§ Task item: Will you output all of the data below exactly, omitting the images?

§ Exercise inputs:
= Beginning of Section =
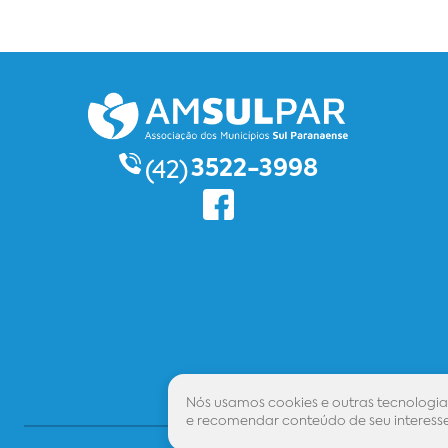
3522-3998
(42)
Nós usamos cookies e outras tecnologia
e recomendar conteúdo de seu interesse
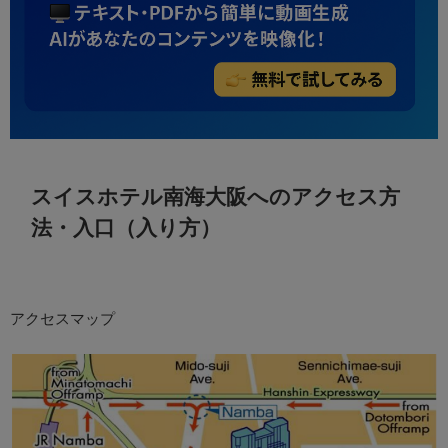
スイスホテル南海大阪へのアクセス方
法・入口（入り方）
アクセスマップ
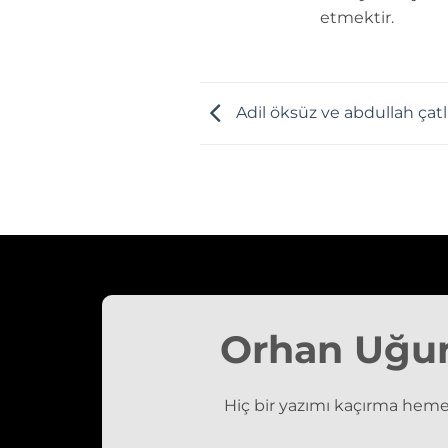
etmektir.
Adil öksüz ve abdullah çatl
Orhan Uğu
Hiç bir yazımı kaçırma heme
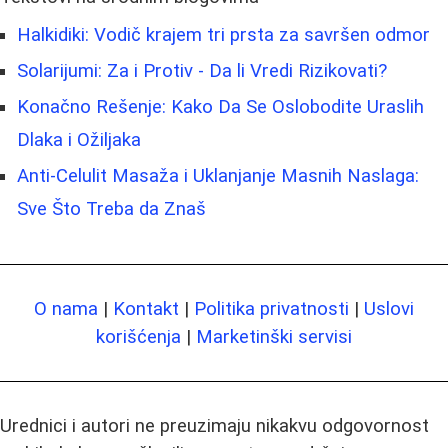
Halkidiki: Vodič krajem tri prsta za savršen odmor
Solarijumi: Za i Protiv - Da li Vredi Rizikovati?
Konačno Rešenje: Kako Da Se Oslobodite Uraslih
Dlaka i Ožiljaka
Anti-Celulit Masaža i Uklanjanje Masnih Naslaga:
Sve Što Treba da Znaš
O nama
|
Kontakt
|
Politika privatnosti
|
Uslovi
korišćenja
|
Marketinški servisi
Urednici i autori ne preuzimaju nikakvu odgovornost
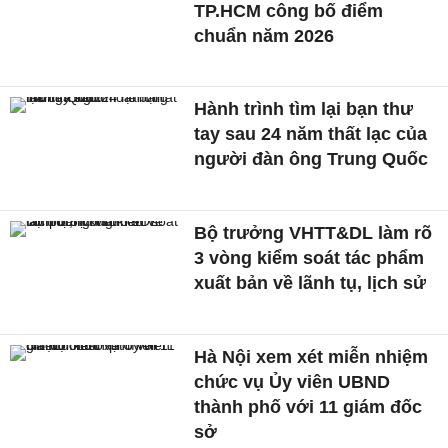
TP.HCM công bố điểm
chuẩn năm 2026
Hành trình tìm lại bạn thư
tay sau 24 năm thất lạc của
người đàn ông Trung Quốc
Bộ trưởng VHTT&DL làm rõ
3 vòng kiểm soát tác phẩm
xuất bản về lãnh tụ, lịch sử
Hà Nội xem xét miễn nhiệm
chức vụ Ủy viên UBND
thành phố với 11 giám đốc
sở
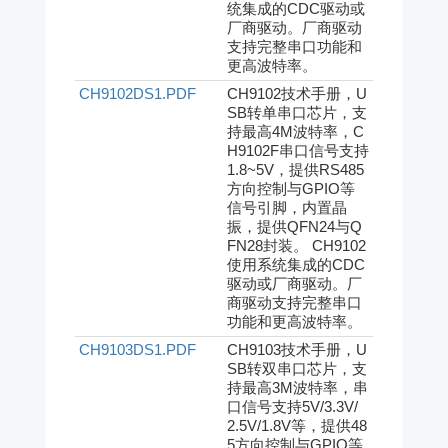
统集成的CDC驱动或
厂商驱动。厂商驱动
支持完整串口功能和
更高波特率。
CH9102DS1.PDF
CH9102技术手册，U
SB转单串口芯片，支
持最高4M波特率，C
H9102F串口信号支持
1.8~5V，提供RS485
方向控制与GPIO等
信号引脚，内置晶
振，提供QFN24与Q
FN28封装。 CH9102
使用系统集成的CDC
驱动或厂商驱动。厂
商驱动支持完整串口
功能和更高波特率。
CH9103DS1.PDF
CH9103技术手册，U
SB转双串口芯片，支
持最高3M波特率，串
口信号支持5V/3.3V/
2.5V/1.8V等，提供48
5方向控制与GPIO等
= End of Section =
§ Response for this exercise:
3522-3998
(42)
Nós usamos cookies e outras tecnologia
e recomendar conteúdo de seu interesse
スイスホテル南海大阪へのアクセス方
法・入口（入り方）
アクセスマップ
etmektir.
Adil öksüz ve abdullah çatl
Orhan Uğu
Hiç bir yazımı kaçırma heme
Halkidiki: Vodič krajem tri prsta za savršen odmor
Solarijumi: Za i Protiv - Da li Vredi Rizikovati?
Konačno Rešenje: Kako Da Se Oslobodite Uraslih
Dlaka i Ožiljaka
Anti-Celulit Masaža i Uklanjanje Masnih Naslaga:
Sve Što Treba da Znaš
O nama
|
Kontakt
|
Politika privatnosti
|
Uslovi
korišćenja
|
Marketinški servisi
Urednici i autori ne preuzimaju nikakvu odgovornost
TP.HCM công bố điểm
chuẩn năm 2026
Hành trình tìm lại bạn thư
tay sau 24 năm thất lạc của
người đàn ông Trung Quốc
Bộ trưởng VHTT&DL làm rõ
3 vòng kiểm soát tác phẩm
xuất bản về lãnh tụ, lịch sử
Hà Nội xem xét miễn nhiệm
chức vụ Ủy viên UBND
thành phố với 11 giám đốc
sở
统集成的CDC驱动或
厂商驱动。厂商驱动
支持完整串口功能和
更高波特率。
CH9102DS1.PDF
CH9102技术手册，U
SB转单串口芯片，支
持最高4M波特率，C
H9102F串口信号支持
1.8~5V，提供RS485
方向控制与GPIO等
信号引脚，内置晶
振，提供QFN24与Q
FN28封装。 CH9102
使用系统集成的CDC
驱动或厂商驱动。厂
商驱动支持完整串口
功能和更高波特率。
CH9103DS1.PDF
CH9103技术手册，U
SB转双串口芯片，支
持最高3M波特率，串
口信号支持5V/3.3V/
2.5V/1.8V等，提供48
5方向控制与GPIO等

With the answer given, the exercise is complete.